How do you handle the size of the table (which I assume has many rows). Do the inserts start to slow down as it grows? How much RAM did you have for a master DB instance? Thanks for any input!
Signed-in reddit is one of the slowest sites I use. It is, however, very fast for what it is doing. I have no complaints about the speed, only wishful thinking.
Well this sort of explains the question I was thinking... which was how they would deal with such a massive table? At some point the indices will grow very large and need to be split up some how or they won't fit in RAM.
Postgres has feature called index partitioning, it solves such problems.

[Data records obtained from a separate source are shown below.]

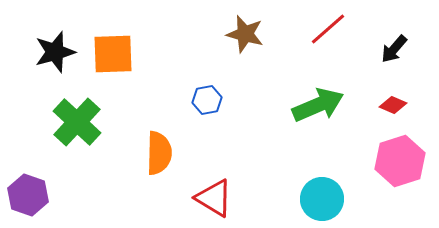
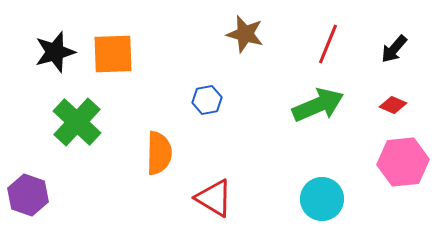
red line: moved 15 px down; rotated 27 degrees counterclockwise
pink hexagon: moved 3 px right, 1 px down; rotated 12 degrees clockwise
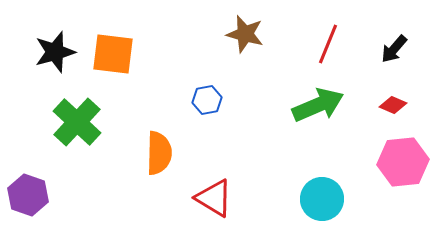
orange square: rotated 9 degrees clockwise
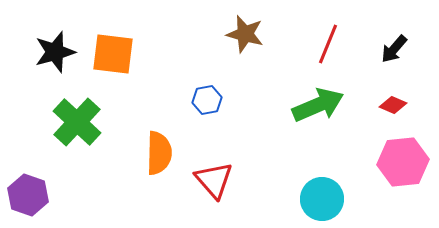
red triangle: moved 18 px up; rotated 18 degrees clockwise
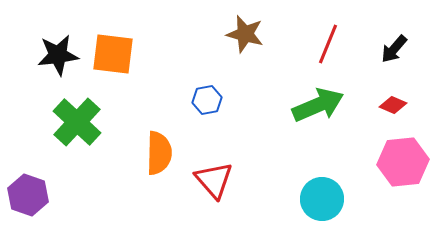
black star: moved 3 px right, 3 px down; rotated 9 degrees clockwise
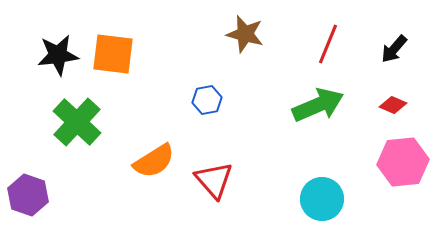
orange semicircle: moved 5 px left, 8 px down; rotated 57 degrees clockwise
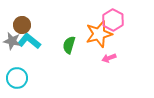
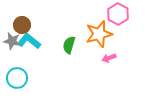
pink hexagon: moved 5 px right, 6 px up
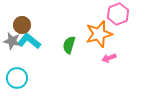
pink hexagon: rotated 10 degrees clockwise
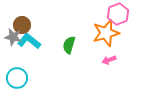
orange star: moved 7 px right, 1 px up
gray star: moved 1 px right, 4 px up
pink arrow: moved 2 px down
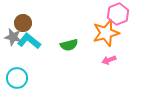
brown circle: moved 1 px right, 2 px up
green semicircle: rotated 120 degrees counterclockwise
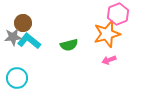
orange star: moved 1 px right, 1 px down
gray star: rotated 18 degrees counterclockwise
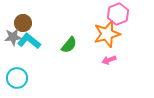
green semicircle: rotated 36 degrees counterclockwise
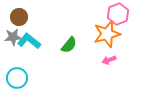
brown circle: moved 4 px left, 6 px up
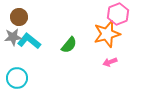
pink arrow: moved 1 px right, 2 px down
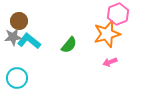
brown circle: moved 4 px down
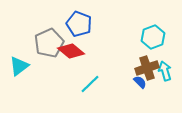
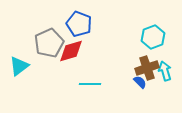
red diamond: rotated 56 degrees counterclockwise
cyan line: rotated 45 degrees clockwise
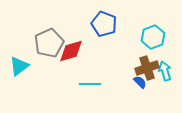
blue pentagon: moved 25 px right
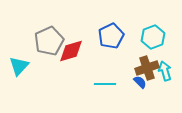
blue pentagon: moved 7 px right, 12 px down; rotated 25 degrees clockwise
gray pentagon: moved 2 px up
cyan triangle: rotated 10 degrees counterclockwise
cyan line: moved 15 px right
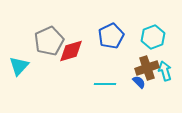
blue semicircle: moved 1 px left
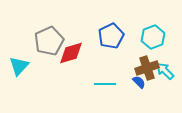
red diamond: moved 2 px down
cyan arrow: rotated 30 degrees counterclockwise
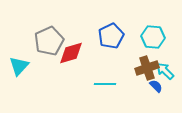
cyan hexagon: rotated 25 degrees clockwise
blue semicircle: moved 17 px right, 4 px down
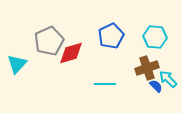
cyan hexagon: moved 2 px right
cyan triangle: moved 2 px left, 2 px up
cyan arrow: moved 3 px right, 8 px down
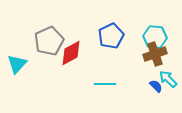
red diamond: rotated 12 degrees counterclockwise
brown cross: moved 8 px right, 14 px up
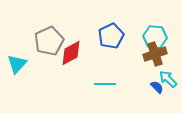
blue semicircle: moved 1 px right, 1 px down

There is also table partitioning. Creating/merging such tables and indexes should be done by your app automatically if you expect it to grow.
A relational table is meant to store data, but is not meant to represent data by its own existence.

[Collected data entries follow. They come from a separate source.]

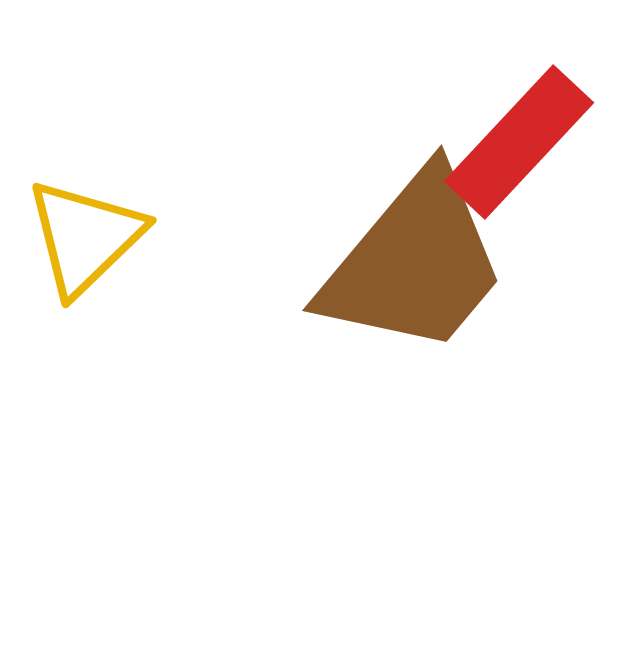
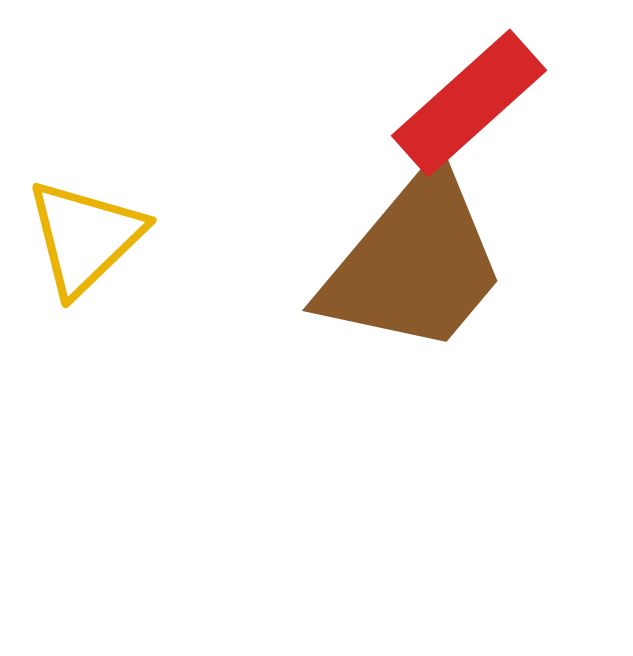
red rectangle: moved 50 px left, 39 px up; rotated 5 degrees clockwise
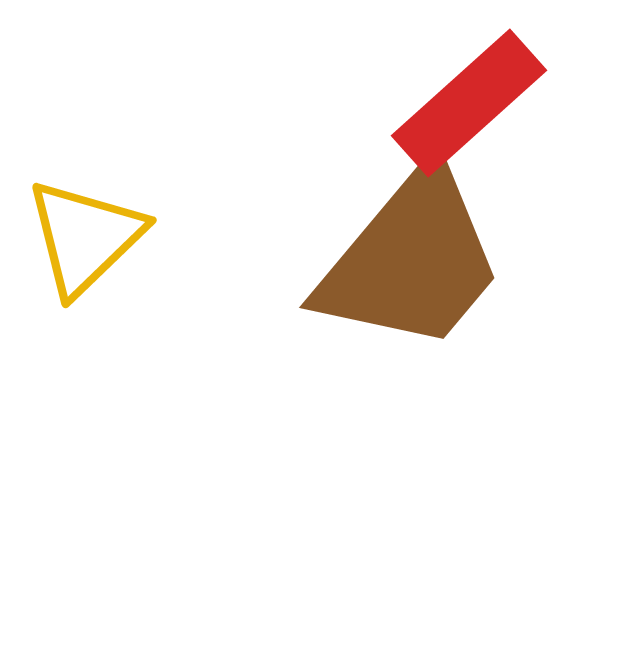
brown trapezoid: moved 3 px left, 3 px up
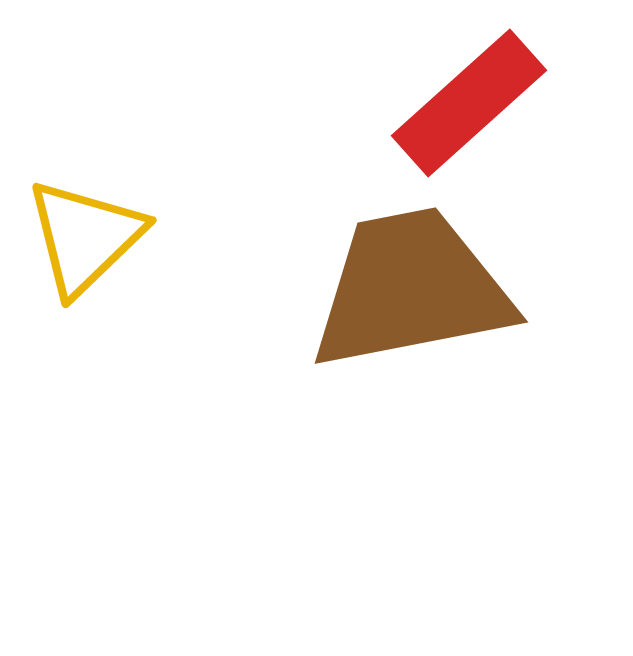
brown trapezoid: moved 29 px down; rotated 141 degrees counterclockwise
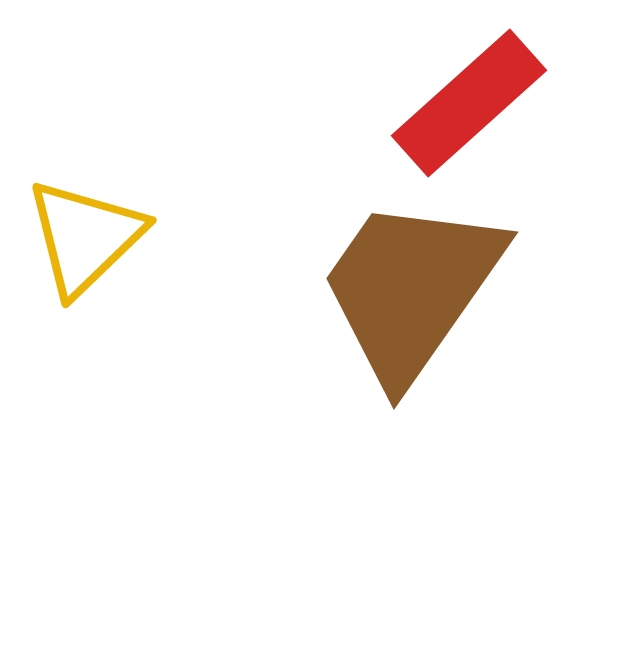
brown trapezoid: rotated 44 degrees counterclockwise
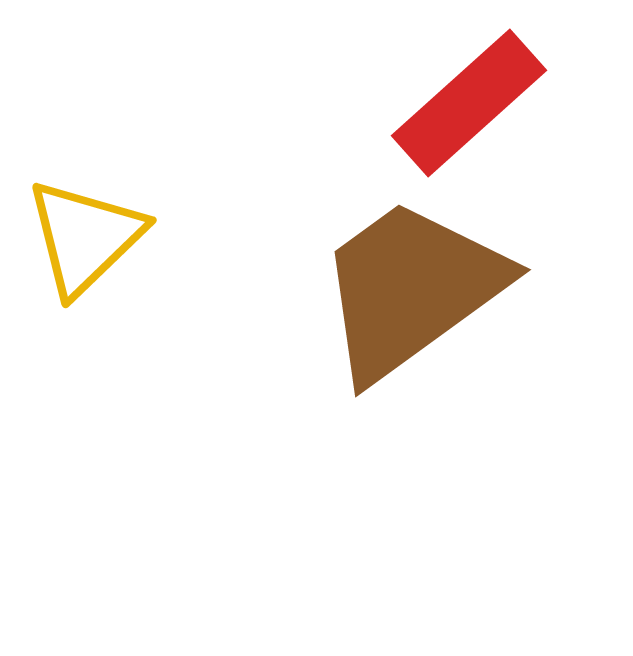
brown trapezoid: rotated 19 degrees clockwise
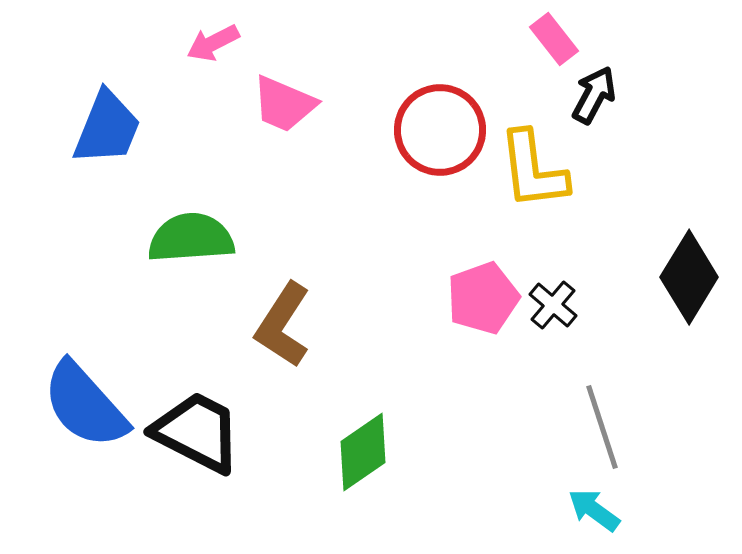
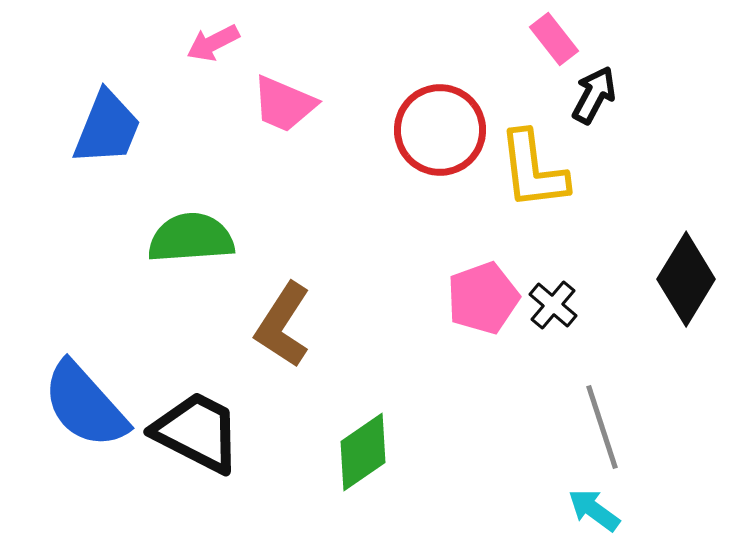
black diamond: moved 3 px left, 2 px down
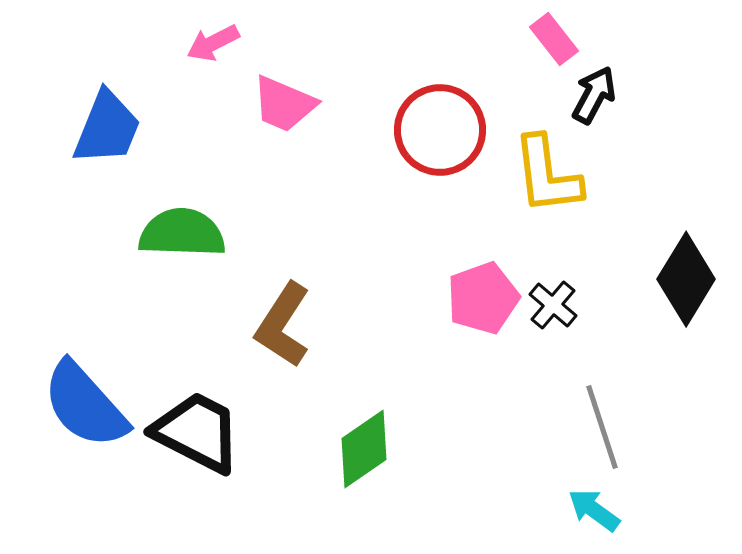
yellow L-shape: moved 14 px right, 5 px down
green semicircle: moved 9 px left, 5 px up; rotated 6 degrees clockwise
green diamond: moved 1 px right, 3 px up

"Represent data by its own existence" means, if you wrote an app where every time a user created a new account, a brand new table called "user_account_XYZ" would be created to store that user's account information. This is the classic "tables-on-the-fly" antipattern. It's not the same as a horizontal sharding or replicated system where tables are structurally broken out for scaling purposes.
We of course have "on the fly" schemes for all kinds of things that are normally manually generated; some template languages automatically generate backing source files, cloud-based hosting spins up and tears down servers on demand, and database replication or sharding schemes will generate new schemas and tables to accommodate growth or change in the overall dataset. That's not what I mean when I say "on the fly" - I mean an application that relies upon creating new relational tables on the fly in order to represent data.
I'm not a current dev, FYI, I left a year ago. But as far I know, it still works the same way as a year ago. Which is the same as it worked 3 years ago.
Edit: if any reddit devs want to correct me here, feel free, as I found the reddit source extremely difficult to follow back when I looked.